╭─ Record list

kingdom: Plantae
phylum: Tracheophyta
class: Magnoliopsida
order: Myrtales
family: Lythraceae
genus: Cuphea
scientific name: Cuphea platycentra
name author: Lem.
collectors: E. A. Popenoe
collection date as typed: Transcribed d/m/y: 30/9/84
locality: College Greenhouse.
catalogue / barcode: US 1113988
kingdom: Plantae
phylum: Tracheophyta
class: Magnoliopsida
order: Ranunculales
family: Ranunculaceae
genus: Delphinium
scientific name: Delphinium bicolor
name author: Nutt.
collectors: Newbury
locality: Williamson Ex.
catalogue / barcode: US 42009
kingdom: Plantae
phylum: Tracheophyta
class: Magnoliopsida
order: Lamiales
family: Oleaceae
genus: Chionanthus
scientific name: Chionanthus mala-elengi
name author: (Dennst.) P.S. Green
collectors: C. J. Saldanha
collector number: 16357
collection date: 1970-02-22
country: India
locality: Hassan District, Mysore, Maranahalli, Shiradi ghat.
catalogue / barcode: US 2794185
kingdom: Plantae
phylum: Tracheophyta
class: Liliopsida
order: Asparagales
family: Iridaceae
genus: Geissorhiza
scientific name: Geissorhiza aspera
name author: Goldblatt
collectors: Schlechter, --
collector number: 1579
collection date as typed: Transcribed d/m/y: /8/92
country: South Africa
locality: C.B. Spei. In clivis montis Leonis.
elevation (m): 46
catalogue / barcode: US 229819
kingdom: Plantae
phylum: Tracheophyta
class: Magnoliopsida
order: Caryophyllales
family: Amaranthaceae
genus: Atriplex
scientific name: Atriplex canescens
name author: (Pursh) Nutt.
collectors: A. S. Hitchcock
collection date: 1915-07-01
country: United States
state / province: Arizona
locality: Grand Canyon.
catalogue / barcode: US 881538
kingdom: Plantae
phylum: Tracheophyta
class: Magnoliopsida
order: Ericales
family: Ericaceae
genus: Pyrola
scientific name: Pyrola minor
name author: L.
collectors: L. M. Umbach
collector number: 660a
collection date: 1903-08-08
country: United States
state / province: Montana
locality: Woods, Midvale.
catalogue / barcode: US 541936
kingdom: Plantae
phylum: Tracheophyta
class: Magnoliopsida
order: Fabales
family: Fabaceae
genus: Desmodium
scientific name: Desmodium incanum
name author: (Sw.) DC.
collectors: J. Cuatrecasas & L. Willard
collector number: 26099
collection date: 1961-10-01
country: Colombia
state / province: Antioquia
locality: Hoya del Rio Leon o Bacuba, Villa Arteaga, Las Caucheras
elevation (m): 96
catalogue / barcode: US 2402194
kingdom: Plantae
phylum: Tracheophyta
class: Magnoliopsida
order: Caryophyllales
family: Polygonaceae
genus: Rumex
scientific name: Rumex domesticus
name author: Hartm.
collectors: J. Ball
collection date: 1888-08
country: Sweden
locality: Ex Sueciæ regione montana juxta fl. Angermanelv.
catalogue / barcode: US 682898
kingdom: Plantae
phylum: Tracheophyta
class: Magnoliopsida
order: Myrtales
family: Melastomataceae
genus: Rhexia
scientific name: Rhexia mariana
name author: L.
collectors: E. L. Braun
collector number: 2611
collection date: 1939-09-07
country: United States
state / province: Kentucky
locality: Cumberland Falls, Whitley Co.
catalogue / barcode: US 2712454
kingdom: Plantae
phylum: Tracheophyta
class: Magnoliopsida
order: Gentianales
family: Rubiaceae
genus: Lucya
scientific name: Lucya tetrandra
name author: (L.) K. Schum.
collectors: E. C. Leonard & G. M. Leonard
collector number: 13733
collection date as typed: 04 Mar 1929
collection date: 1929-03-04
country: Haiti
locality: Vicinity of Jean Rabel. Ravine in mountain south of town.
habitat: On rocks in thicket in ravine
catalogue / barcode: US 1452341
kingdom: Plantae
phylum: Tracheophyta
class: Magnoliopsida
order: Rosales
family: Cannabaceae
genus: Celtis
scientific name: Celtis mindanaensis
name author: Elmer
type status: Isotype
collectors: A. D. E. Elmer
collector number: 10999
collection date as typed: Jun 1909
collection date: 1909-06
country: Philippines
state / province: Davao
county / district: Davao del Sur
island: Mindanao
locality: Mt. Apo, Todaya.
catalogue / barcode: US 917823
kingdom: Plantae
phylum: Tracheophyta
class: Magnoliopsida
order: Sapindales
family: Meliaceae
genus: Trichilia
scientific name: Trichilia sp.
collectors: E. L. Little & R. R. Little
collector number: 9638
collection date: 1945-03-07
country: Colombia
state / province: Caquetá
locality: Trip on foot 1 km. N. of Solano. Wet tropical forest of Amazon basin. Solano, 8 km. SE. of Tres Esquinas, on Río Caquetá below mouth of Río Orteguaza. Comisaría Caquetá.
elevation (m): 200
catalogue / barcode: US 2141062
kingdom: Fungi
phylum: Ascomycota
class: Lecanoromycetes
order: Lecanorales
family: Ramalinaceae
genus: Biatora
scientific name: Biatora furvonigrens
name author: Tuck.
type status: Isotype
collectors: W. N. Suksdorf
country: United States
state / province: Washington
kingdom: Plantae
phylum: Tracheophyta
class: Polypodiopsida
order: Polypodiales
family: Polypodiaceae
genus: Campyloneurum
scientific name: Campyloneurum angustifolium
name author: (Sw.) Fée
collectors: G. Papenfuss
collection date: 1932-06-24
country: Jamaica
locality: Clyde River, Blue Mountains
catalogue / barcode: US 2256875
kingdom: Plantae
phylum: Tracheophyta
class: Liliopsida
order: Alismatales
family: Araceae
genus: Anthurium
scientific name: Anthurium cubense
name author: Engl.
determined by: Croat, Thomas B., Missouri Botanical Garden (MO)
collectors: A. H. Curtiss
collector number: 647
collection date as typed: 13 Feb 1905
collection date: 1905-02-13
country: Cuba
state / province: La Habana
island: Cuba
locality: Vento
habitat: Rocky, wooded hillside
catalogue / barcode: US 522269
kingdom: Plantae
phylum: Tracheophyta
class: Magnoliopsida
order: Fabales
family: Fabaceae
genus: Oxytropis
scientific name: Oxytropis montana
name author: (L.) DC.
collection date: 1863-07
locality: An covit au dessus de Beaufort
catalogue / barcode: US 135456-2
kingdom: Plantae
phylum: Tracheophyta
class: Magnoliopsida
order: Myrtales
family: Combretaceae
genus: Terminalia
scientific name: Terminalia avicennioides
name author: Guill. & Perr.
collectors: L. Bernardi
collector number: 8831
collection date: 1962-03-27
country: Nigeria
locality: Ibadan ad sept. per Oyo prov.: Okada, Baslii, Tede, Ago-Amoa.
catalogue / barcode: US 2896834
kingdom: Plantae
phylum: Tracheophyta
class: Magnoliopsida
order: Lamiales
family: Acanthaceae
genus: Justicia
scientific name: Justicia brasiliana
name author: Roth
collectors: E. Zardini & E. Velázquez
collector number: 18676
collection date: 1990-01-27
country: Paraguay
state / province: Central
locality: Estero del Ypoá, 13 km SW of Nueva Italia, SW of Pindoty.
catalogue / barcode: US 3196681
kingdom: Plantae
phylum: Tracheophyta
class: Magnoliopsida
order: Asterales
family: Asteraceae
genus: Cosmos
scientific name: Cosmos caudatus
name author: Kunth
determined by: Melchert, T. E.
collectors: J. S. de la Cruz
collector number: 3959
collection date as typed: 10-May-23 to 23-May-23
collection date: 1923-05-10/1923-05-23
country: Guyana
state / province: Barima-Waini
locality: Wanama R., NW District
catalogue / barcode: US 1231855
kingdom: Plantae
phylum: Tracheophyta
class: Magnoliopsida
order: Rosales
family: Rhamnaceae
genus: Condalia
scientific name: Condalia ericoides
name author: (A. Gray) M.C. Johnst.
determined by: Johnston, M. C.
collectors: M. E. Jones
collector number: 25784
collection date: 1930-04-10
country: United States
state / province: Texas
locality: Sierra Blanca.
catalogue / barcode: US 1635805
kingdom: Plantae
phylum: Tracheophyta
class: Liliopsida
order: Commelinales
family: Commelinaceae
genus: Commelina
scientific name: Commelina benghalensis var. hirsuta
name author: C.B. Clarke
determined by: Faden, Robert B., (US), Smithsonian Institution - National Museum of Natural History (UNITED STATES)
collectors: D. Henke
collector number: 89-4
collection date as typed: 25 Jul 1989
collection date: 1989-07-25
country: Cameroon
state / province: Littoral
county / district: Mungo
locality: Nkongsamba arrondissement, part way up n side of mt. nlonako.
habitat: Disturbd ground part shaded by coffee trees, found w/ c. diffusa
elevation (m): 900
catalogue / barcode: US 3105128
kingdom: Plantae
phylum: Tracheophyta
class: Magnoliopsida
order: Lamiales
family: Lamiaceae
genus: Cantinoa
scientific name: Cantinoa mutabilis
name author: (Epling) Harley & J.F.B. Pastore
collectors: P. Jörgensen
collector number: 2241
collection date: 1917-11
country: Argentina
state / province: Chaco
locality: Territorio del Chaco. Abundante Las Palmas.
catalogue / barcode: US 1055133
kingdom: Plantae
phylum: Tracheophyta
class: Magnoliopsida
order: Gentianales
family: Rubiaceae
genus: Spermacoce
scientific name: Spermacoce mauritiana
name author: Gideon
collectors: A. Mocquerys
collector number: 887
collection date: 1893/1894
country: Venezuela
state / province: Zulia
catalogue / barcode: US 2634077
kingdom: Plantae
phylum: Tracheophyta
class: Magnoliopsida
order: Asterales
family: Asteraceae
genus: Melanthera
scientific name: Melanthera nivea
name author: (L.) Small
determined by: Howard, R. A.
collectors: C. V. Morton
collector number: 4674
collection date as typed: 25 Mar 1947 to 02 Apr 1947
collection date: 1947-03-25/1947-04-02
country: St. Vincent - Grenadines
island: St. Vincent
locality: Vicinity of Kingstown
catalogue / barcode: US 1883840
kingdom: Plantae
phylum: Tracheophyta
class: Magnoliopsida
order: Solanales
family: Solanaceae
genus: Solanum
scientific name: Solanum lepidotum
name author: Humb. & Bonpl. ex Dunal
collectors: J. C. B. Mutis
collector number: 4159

╰─

Set task
Copy out, word for word, the lines of the records running from the line with "collector number: 10999" up to and including the line with "scientific name: Biatora furvonigrens".

Solution for this problem
collector number: 10999
collection date as typed: Jun 1909
collection date: 1909-06
country: Philippines
state / province: Davao
county / district: Davao del Sur
island: Mindanao
locality: Mt. Apo, Todaya.
catalogue / barcode: US 917823
kingdom: Plantae
phylum: Tracheophyta
class: Magnoliopsida
order: Sapindales
family: Meliaceae
genus: Trichilia
scientific name: Trichilia sp.
collectors: E. L. Little & R. R. Little
collector number: 9638
collection date: 1945-03-07
country: Colombia
state / province: Caquetá
locality: Trip on foot 1 km. N. of Solano. Wet tropical forest of Amazon basin. Solano, 8 km. SE. of Tres Esquinas, on Río Caquetá below mouth of Río Orteguaza. Comisaría Caquetá.
elevation (m): 200
catalogue / barcode: US 2141062
kingdom: Fungi
phylum: Ascomycota
class: Lecanoromycetes
order: Lecanorales
family: Ramalinaceae
genus: Biatora
scientific name: Biatora furvonigrens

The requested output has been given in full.